The extraordinary trip included an additional good deed thanks to operative negotiations with authorities. Metrostav offered vacant seats on the plane to the Czech Embassy in Norway and the Norwegian Embassy in the Czech Republic. The Metrostav team was thus joined by Czech Ambassador Jaroslav Knot and four repatriated Norwegian students on the flight. All of them would have found it very difficult to get to Norway in the current situation.
“I’m very grateful for Metrostav's helping hand in these difficult times. Metrostav's kind gesture reflects the relationship between Norway and the Czech Republic – we’re partners and allies who can rely on each other whenever necessary,” Norwegian Ambassador to the Czech Republic, Robert Kvile commented Metrostav's action.
“I greatly appreciate not only Metrostav’s professionalism, which despite the dire current global situation, is determined to meet its obligations to its Norwegian client, but also its social responsibility. Metrostav unselfishly offered vacant seats on the charter flight transporting its team to work in Trondheim in order to repatriate several Norwegian students from the Czech Republic back to their homeland,” said Jaroslav Knot, Czech Ambassador to Norway
“Due to the coronavirus pandemic, the Norwegian investor implemented a special regime on all construction sites, which allows construction to continue under strict rules and measures. We only need to complete work on the bridge in Norway, and so, we decided to return. The team consists of twenty volunteers, for whom Nordic construction projects are a matter of the heart and whose family circumstances make it possible to travel on a three-month trip abroad. Most of them have already worked on several projects in Scandinavia,” said Aleš Gothard, Metrostav's Regional Director for Scandinavia and Iceland.
On arrival in Trondheim, the team will first have to be quarantined, the duration of which will be the subject of discussion with Norwegian authorities. They will then move onto a separate construction site so that they don’t come into contact with other workers. This should be easy because, while Metrostav is only completing the bridge, its partner in the Bertelsen & Garpestad consortium will be mainly working in the tunnels.
“Unlike a normal situation, there will be less of us onsite, but we should still be able to complete construction according to the original schedule. Just before leaving the construction site, we managed to pour the concrete for the bridge deck and we were thus ahead of schedule. Concreting the cornice and other finishing work will take us about three months. The new section of road should be open this autumn,” said Metrostav Project Manager Robert Broz and added: “Given the technical complexity of the project, we knew we were facing something we hadn’t experienced before. But none of us could have imagined it was going to be this adventurous.”

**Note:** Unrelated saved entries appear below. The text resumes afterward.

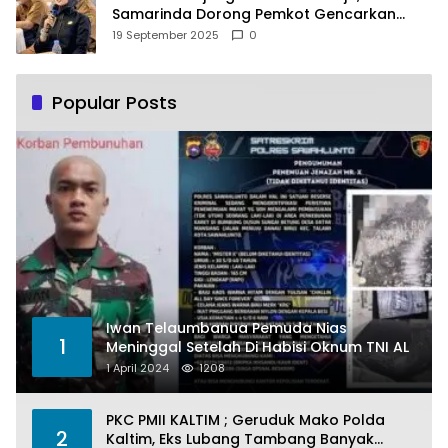
Samarinda Dorong Pemkot Gencarkan
Pemberdayaan Perempuan
19 September 2025
0
Popular Posts
Iwan Telaumbanua Pemuda Nias
1
Meninggal Setelah Di Habisi Oknum TNI AL
1 April 2024
1208
PKC PMII KALTIM ; Geruduk Mako Polda
2
Kaltim, Eks Lubang Tambang Banyak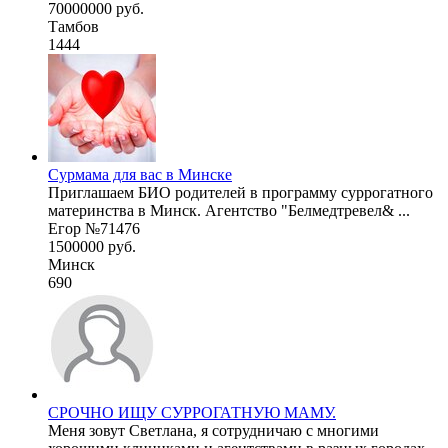
70000000 руб.
Тамбов
1444
Сурмама для вас в Минске
Приглашаем БИО родителей в программу суррогатного
материнства в Минск. Агентство "Белмедтревел& ...
Егор №71476
1500000 руб.
Минск
690
СРОЧНО ИЩУ СУРРОГАТНУЮ МАМУ.
Меня зовут Светлана, я сотрудничаю с многими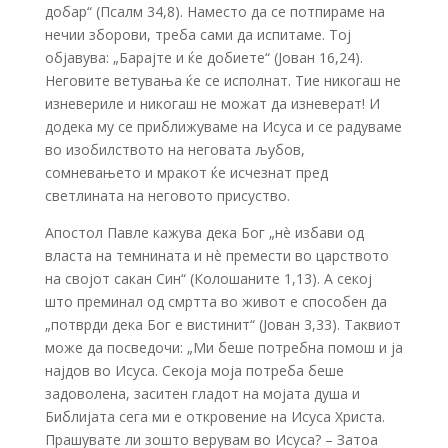
добар“ (Псалм 34,8). Наместо да се потпираме на
нечии зборови, треба сами да испитаме. Тој
објавува: „Барајте и ќе добиете“ (Јован 16,24).
Неговите ветувања ќе се исполнат. Тие никогаш не
изневериле и никогаш не можат да изневерат! И
додека му се приближуваме на Исуса и се радуваме
во изобилството на неговата љубов,
сомневањето и мракот ќе исчезнат пред
светлината на неговото присуство.
Апостол Павле кажува дека Бог „нè избави од
власта на темнината и нè премести во царството
на својот сакан Син“ (Колошаните 1,13). А секој
што преминал од смртта во живот е способен да
„потврди дека Бог е вистинит“ (Јован 3,33). Таквиот
може да посведочи: „Ми беше потребна помош и ја
најдов во Исуса. Секоја моја потреба беше
задоволена, заситен гладот на мојата душа и
Библијата сега ми е откровение на Исуса Христа.
Прашувате ли зошто верувам во Исуса? – Затоа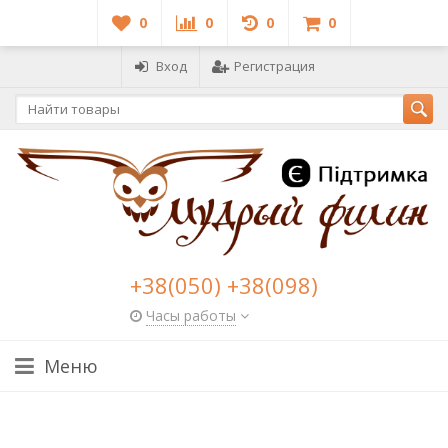
0
0
0
0
Вход
Регистрация
+38(050) +38(098)
Часы работы
Меню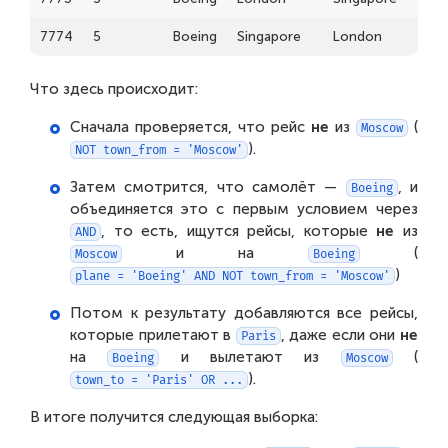
7774
5
Boeing
Singapore
London
1900
7775
5
Boeing
London
Singapore
1900
Что здесь происходит:
7776
5
Boeing
Singapore
London
1900
Сначала проверяется, что рейс
не
из
(
Moscow
).
7777
NOT town_from = 'Moscow'
5
Boeing
London
Singapore
1900
Затем смотрится, что самолёт —
, и
7778
5
Boeing
Singapore
London
Boeing
1900
объединяется это с первым условием через
8881
5
Boeing
London
Paris
1900
, то есть, ищутся рейсы, которые
не
из
AND
и на
(
Moscow
Boeing
8882
5
Boeing
Paris
London
1900
)
plane = 'Boeing' AND NOT town_from = 'Moscow'
Потом к результату добавляются все рейсы,
которые прилетают в
, даже если они
не
Paris
на
и вылетают из
(
Boeing
Moscow
).
town_to = 'Paris' OR ...
В итоге получится следующая выборка: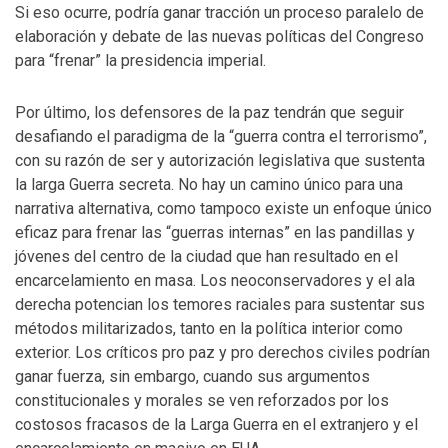
Si eso ocurre, podría ganar tracción un proceso paralelo de
elaboración y debate de las nuevas políticas del Congreso
para “frenar” la presidencia imperial.
Por último, los defensores de la paz tendrán que seguir
desafiando el paradigma de la “guerra contra el terrorismo”,
con su razón de ser y autorización legislativa que sustenta
la larga Guerra secreta. No hay un camino único para una
narrativa alternativa, como tampoco existe un enfoque único
eficaz para frenar las “guerras internas” en las pandillas y
jóvenes del centro de la ciudad que han resultado en el
encarcelamiento en masa. Los neoconservadores y el ala
derecha potencian los temores raciales para sustentar sus
métodos militarizados, tanto en la política interior como
exterior. Los críticos pro paz y pro derechos civiles podrían
ganar fuerza, sin embargo, cuando sus argumentos
constitucionales y morales se ven reforzados por los
costosos fracasos de la Larga Guerra en el extranjero y el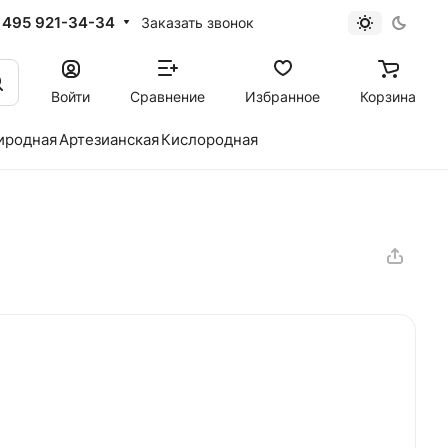
 495 921-34-34
Заказать звонок
Войти
Сравнение
Избранное
Корзина
иродная
Артезианская
Кислородная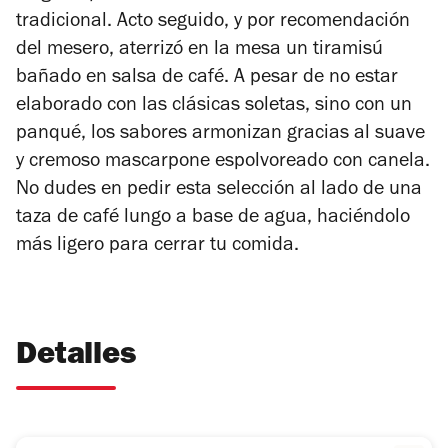
tradicional. Acto seguido, y por recomendación
del mesero, aterrizó en la mesa un tiramisú
bañado en salsa de café. A pesar de no estar
elaborado con las clásicas soletas, sino con un
panqué, los sabores armonizan gracias al suave
y cremoso mascarpone espolvoreado con canela.
No dudes en pedir esta selección al lado de una
taza de café lungo a base de agua, haciéndolo
más ligero para cerrar tu comida.
Detalles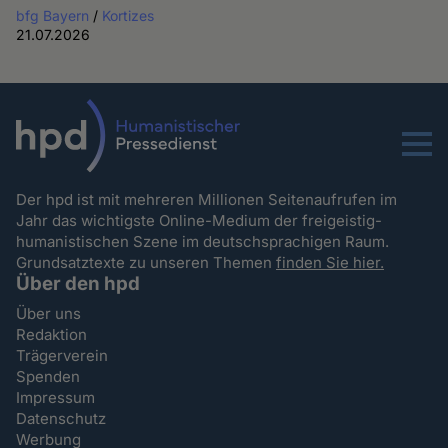
bfg Bayern
/
Kortizes
21.07.2026
Menu
Der hpd ist mit mehreren Millionen Seitenaufrufen im
Jahr das wichtigste Online-Medium der freigeistig-
humanistischen Szene im deutschsprachigen Raum.
Grundsatztexte zu unseren Themen
finden Sie hier.
Über den hpd
Über uns
Redaktion
Trägerverein
Spenden
Impressum
Datenschutz
Werbung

The Fv. 714 is an important transport link between Trondheim and the island of Hitra, from which more than one third of all Norwegian salmon is exported. That’s why it’s called the Salmon Road. Trucks transporting fish have hitherto travelled along the winding road around the fjords. Thanks to the new, almost six-kilometre section, transport will be significantly more comfortable, safer and faster. As part of the project, Metrostav also built the Slørdal (2650 m) and Mjønes (770 m) tunnels. However, the most ambitious part of the project was the 735 m long bridge over the Åstfjord, which included a unique foundation using reinforced concrete piles with a diameter of 18.4 m, and weight of 2200 t directly on the seabed.
Metrostav has been at home in Scandinavia for over 10 years. Czech and Slovak construction workers have built dozens of kilometres of road, rail and technological tunnels in Finland, Norway, Sweden and Iceland. Contracts in the north of Europe are currently even more important for Metrostav as they account for about one third of total annual revenues in excess of CZK 20 billion.